Disuguaglianze di salute:
è una questione di classe

L’Osservatorio Nazionale sulla Salute nelle Regioni Italiane dell’Università Cattolica del Sacro Cuore ha presentato nei giorni scorso un breve ma significativo rapporto sulle disuguaglianze di salute nel nostro paese.
Queste disuguaglianze esistono. Hanno sia una base geografica che socio-culturale. E, negli ultimi anni, sono in aumento.

Il rapporto non entra nel dettaglio delle cause che determinano le disuguaglianze. E, tuttavia, prima di addentrarsi nelle cifre fa una premessa, in cui ricorda che: “Il Servizio sanitario nazionale è nato con l’obiettivo di tutelare la salute, come diritto fondamentale dell’individuo e della collettività, e superare gli squilibri territoriali nelle condizioni socio-sanitarie del Paese. Il principio alla base del Ssn è l’universalismo ritenuto un presupposto per l’uniformità delle condizioni di salute sul territorio”.

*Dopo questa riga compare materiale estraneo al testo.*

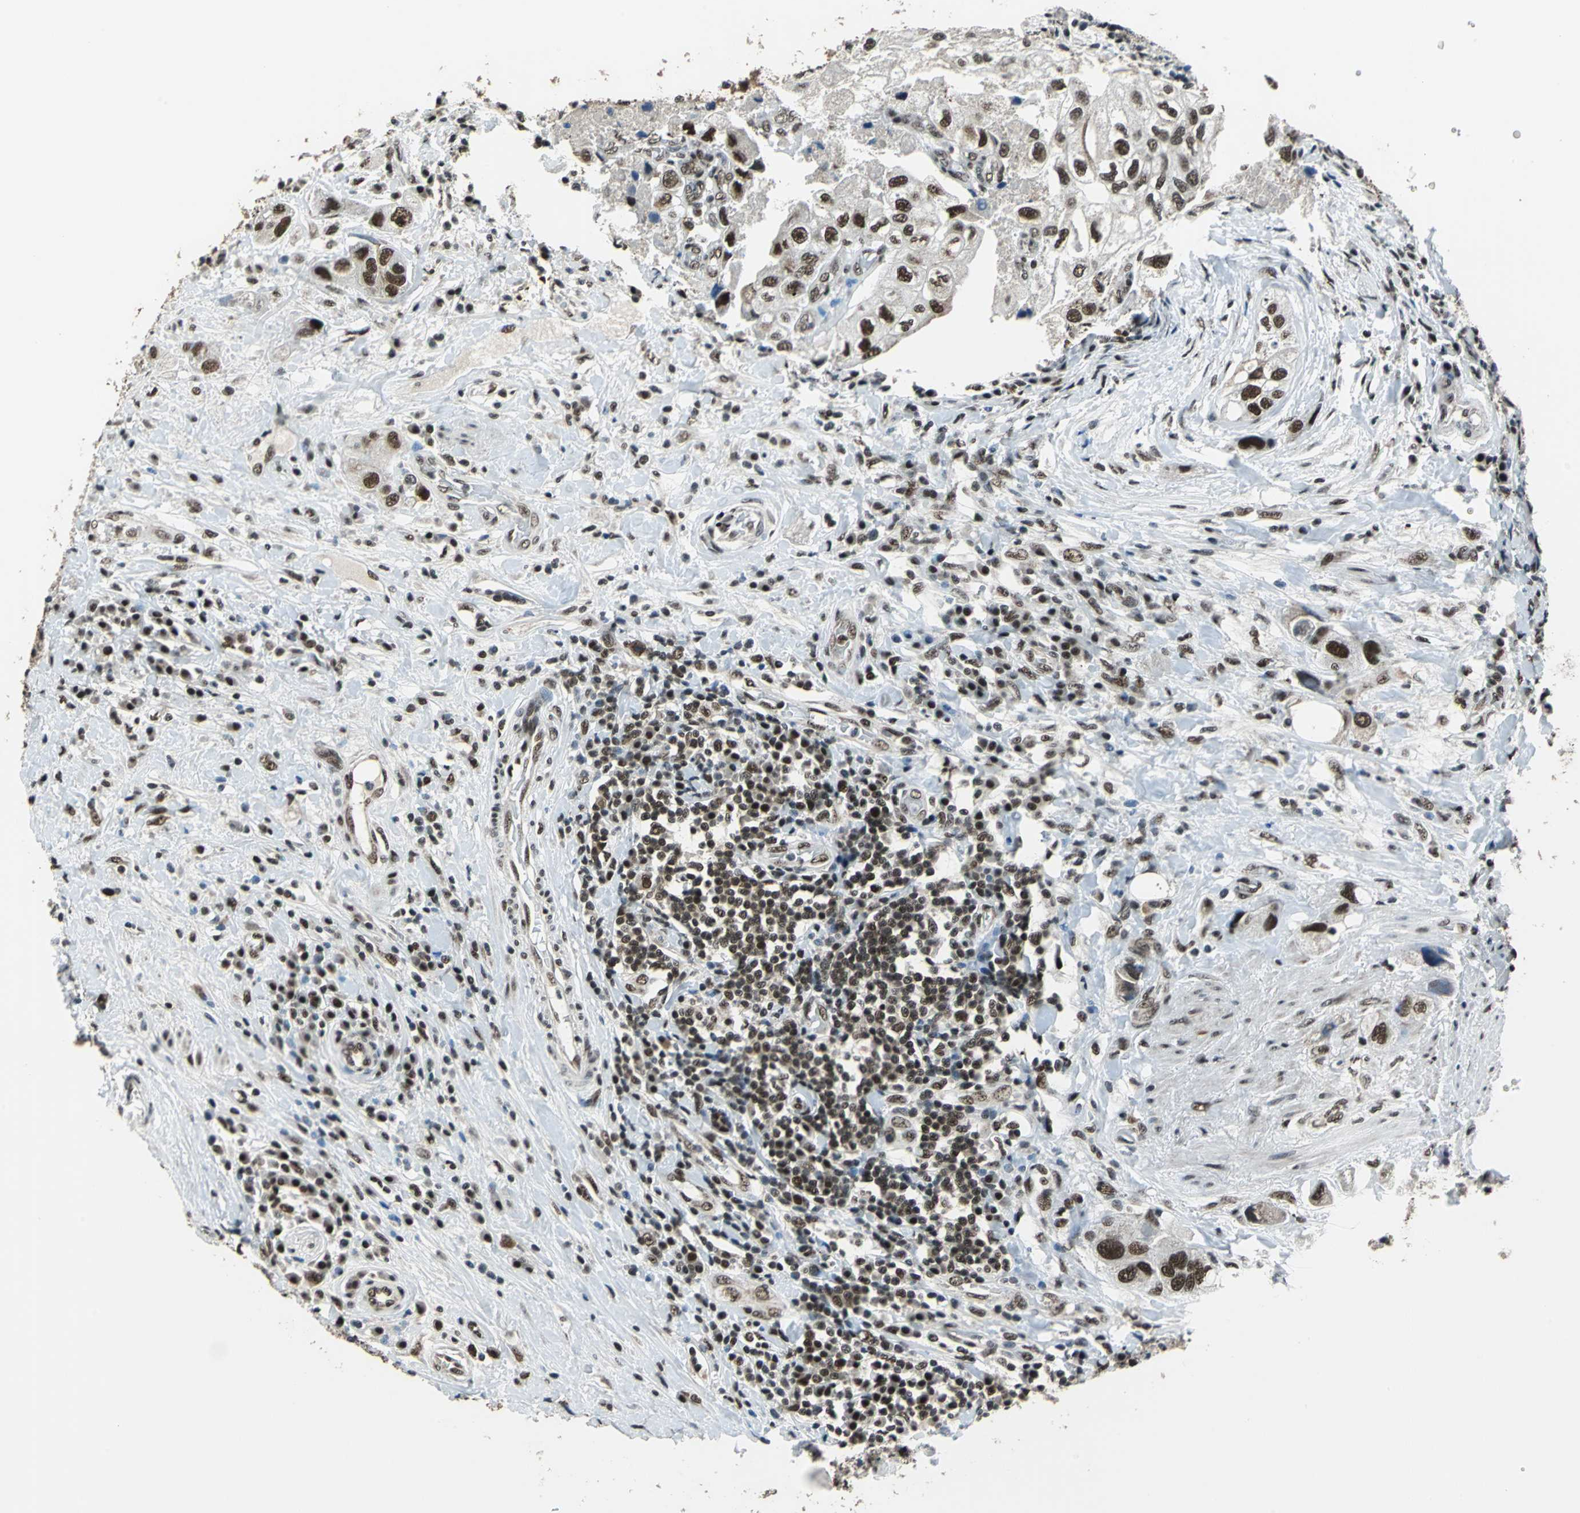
{"staining": {"intensity": "moderate", "quantity": "25%-75%", "location": "nuclear"}, "tissue": "urothelial cancer", "cell_type": "Tumor cells", "image_type": "cancer", "snomed": [{"axis": "morphology", "description": "Urothelial carcinoma, High grade"}, {"axis": "topography", "description": "Urinary bladder"}], "caption": "Moderate nuclear protein staining is appreciated in about 25%-75% of tumor cells in urothelial cancer. (IHC, brightfield microscopy, high magnification).", "gene": "BCLAF1", "patient": {"sex": "female", "age": 64}}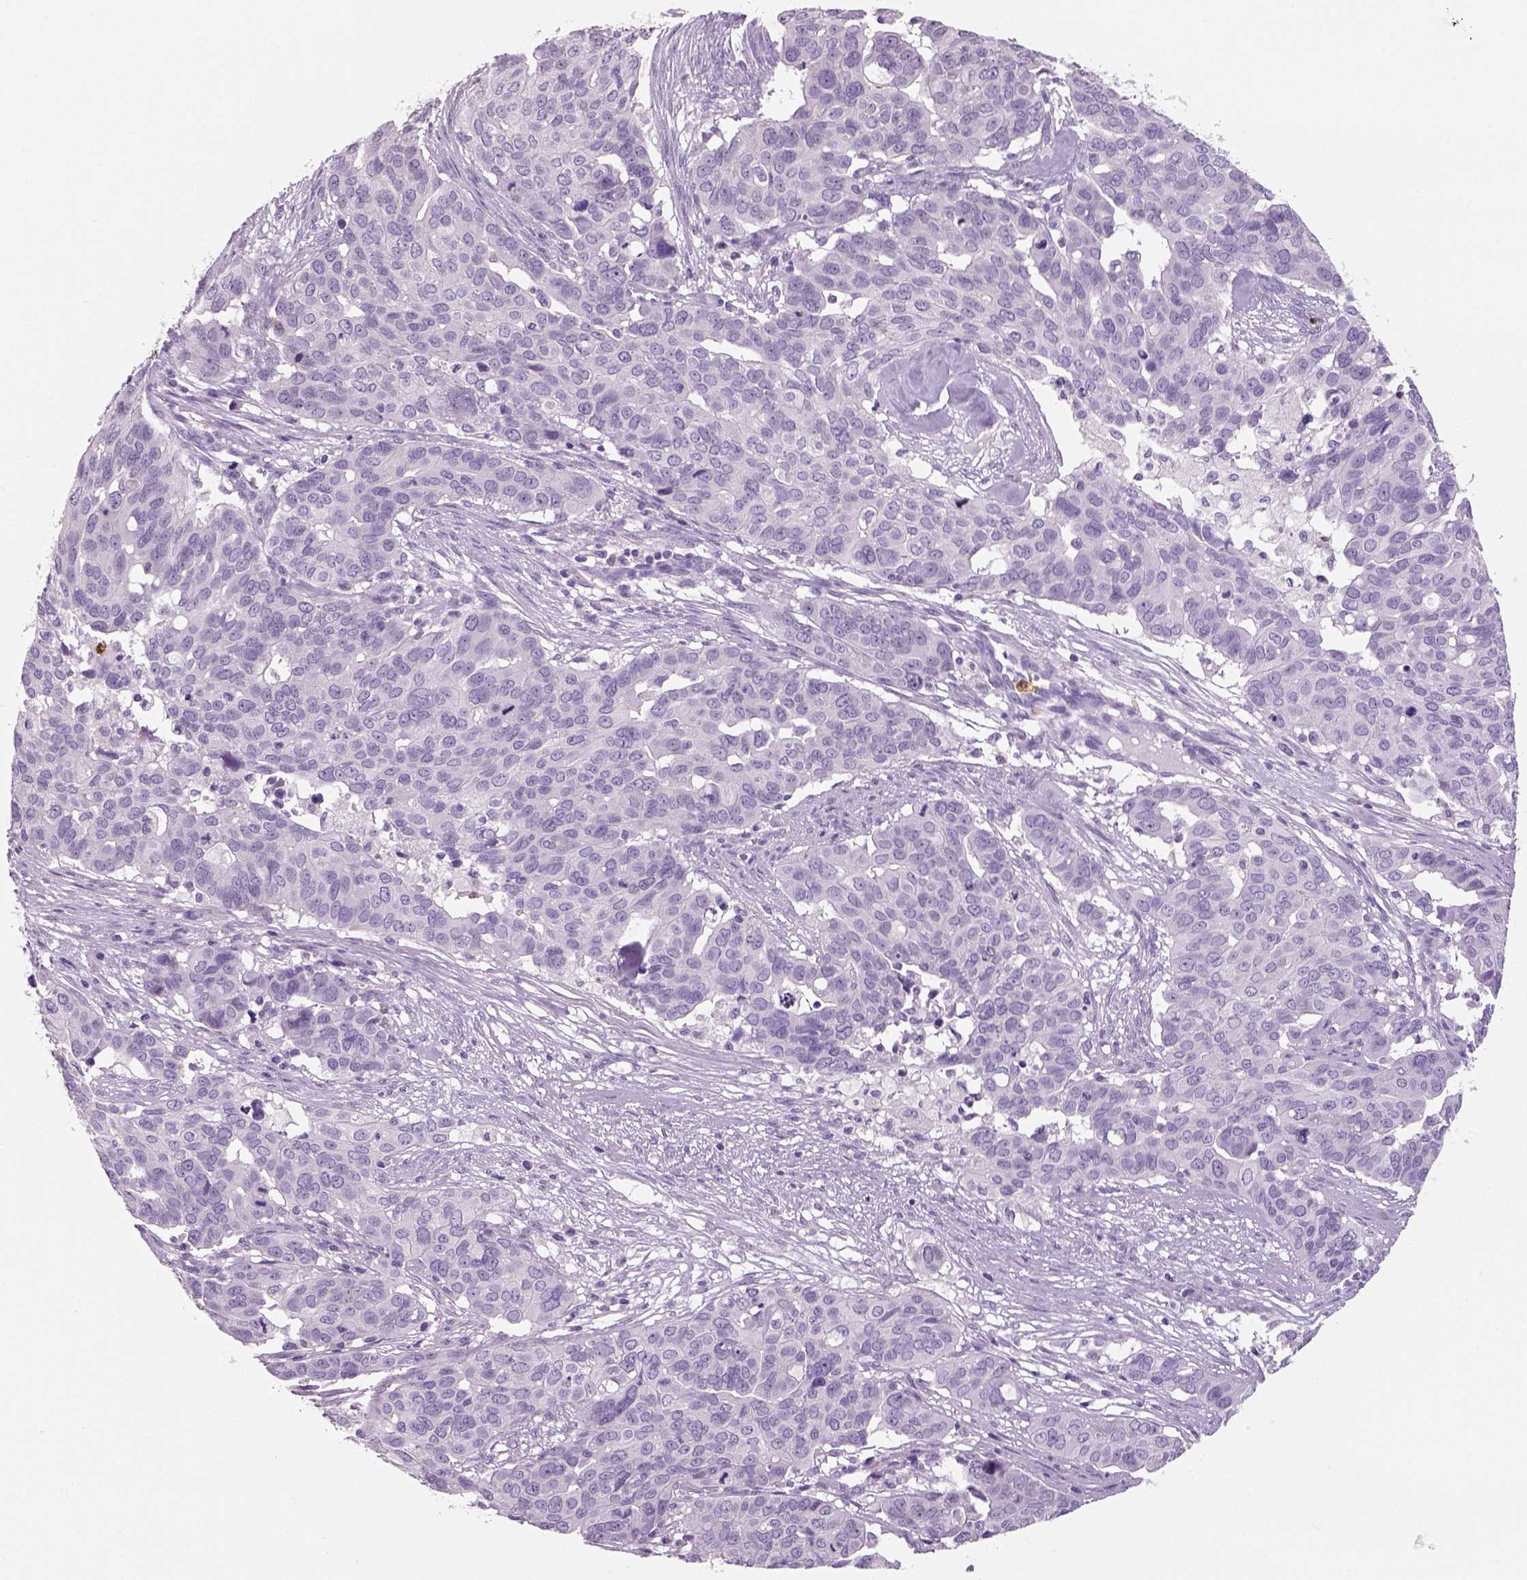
{"staining": {"intensity": "negative", "quantity": "none", "location": "none"}, "tissue": "ovarian cancer", "cell_type": "Tumor cells", "image_type": "cancer", "snomed": [{"axis": "morphology", "description": "Carcinoma, endometroid"}, {"axis": "topography", "description": "Ovary"}], "caption": "Human ovarian endometroid carcinoma stained for a protein using immunohistochemistry shows no staining in tumor cells.", "gene": "NECAB2", "patient": {"sex": "female", "age": 78}}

L’istituzione del Servizio sanitario nazionale è del 1978 a copertura universale ha avuto un gran successo: il rapporto tra costi e prestazioni è tra i migliori del mondo. I costi sanitari in Italia sono tra i più bassi dei paesi OCSE, ma la vita media e anche la qualità della vita sono tra i più alti del mondo.
Una serie di riforme a partire dagli anni ’90 hanno un po’ eroso l’universalismo del Sistema sanitario nazionale, sia imponendo vincoli di bilancio troppo stretti sia interpretando il federalismo sanitario in modo tale da creare 20 sistemi sanitari diversi.

È alla luce di questi fatti che possiamo leggere il rapporto sulle disuguaglianze di salute. I quali ci dicono che esistono marcate diversità regionali. Nella provincia di Trento, per esempio, le donne vivono in media 86,3 anni contro gli 83,3 delle donne in Campania. Idem, per i maschi, che in Campania vivono in media 78,9 anni mentre nella provincia di Trento vivono in media 81,6 anni. Insomma, c’è una differenza di quasi tre anni fra Trento e la Campania. In particolare con le provincie di Napoli e Caserta, dove la vita media è la minore in assoluto.

In generale possiamo dire che si vive di più nel nord-est e di meno nel Mezzogiorno. Ma queste differenze, rispetto alla media nazionale, negli ultimi 15 anni non sono state recuperate. E neppure sono rimaste costanti. Nel caso della Campania, della Calabria e della Sicilia la forbice si è allargata. Le condizioni relative e spesso anche quelle assolute di salute in queste regioni sono peggiorate.

Se ne ricava che il Sistema nazionale sanitario non riesce a soddisfare la sua missione istitutiva di “tutelare la salute, come diritto fondamentale dell’individuo e della collettività, e superare gli squilibri territoriali nelle condizioni socio-sanitarie del Paese”. Mentre tutte le ragioni del Nord, unitamente ad Abbruzzo e Puglia, sono costantemente al di sopra della media nazionale.
È chiaro, dunque, che c’è una divaricazione tra Nord e Sud persistente e, in alcuni casi, persino crescente.

Ma non è solo la riproposizione in chiave sanitaria dell’antica e mai risolta “questione meridionale”. Forti disuguaglianze di salute ci sono anche tra i diversi ceti sociali. Il rapporto dimostra che una donna laureata vive, in media, 85,9 anni, contro gli 83,2 di una donna con al massimo la licenza elementare: 2,7 anni di differenza non sono pochi. Molto maggiore è la disuguaglianza tra i maschi: i laureati vivono in media 82,4 anni, quelli che hanno al massimo la licenza elementare 77,2: ben 5,2 anni in meno.

È evidente la “questione di classe”: cognitiva e sociale. Chi ha una laurea appartiene, in genere, ai ceti medio-alti. Chi ha frequentato al massimo le scuole elementari si trova in condizioni economiche e sociali svantaggiate.
Il Servizio sanitario nazionale era nato per evitare che le differenze di classe determinassero disuguaglianze di salute. È evidente che non ce la fa. Il combinato disposto della crisi economiche, dei tagli di bilancio dello stato, della regionalizzazione spinta della sanità sta compromettendo il migliore sistema di welfare, quello sanitario, che l’Italia si era conquistato.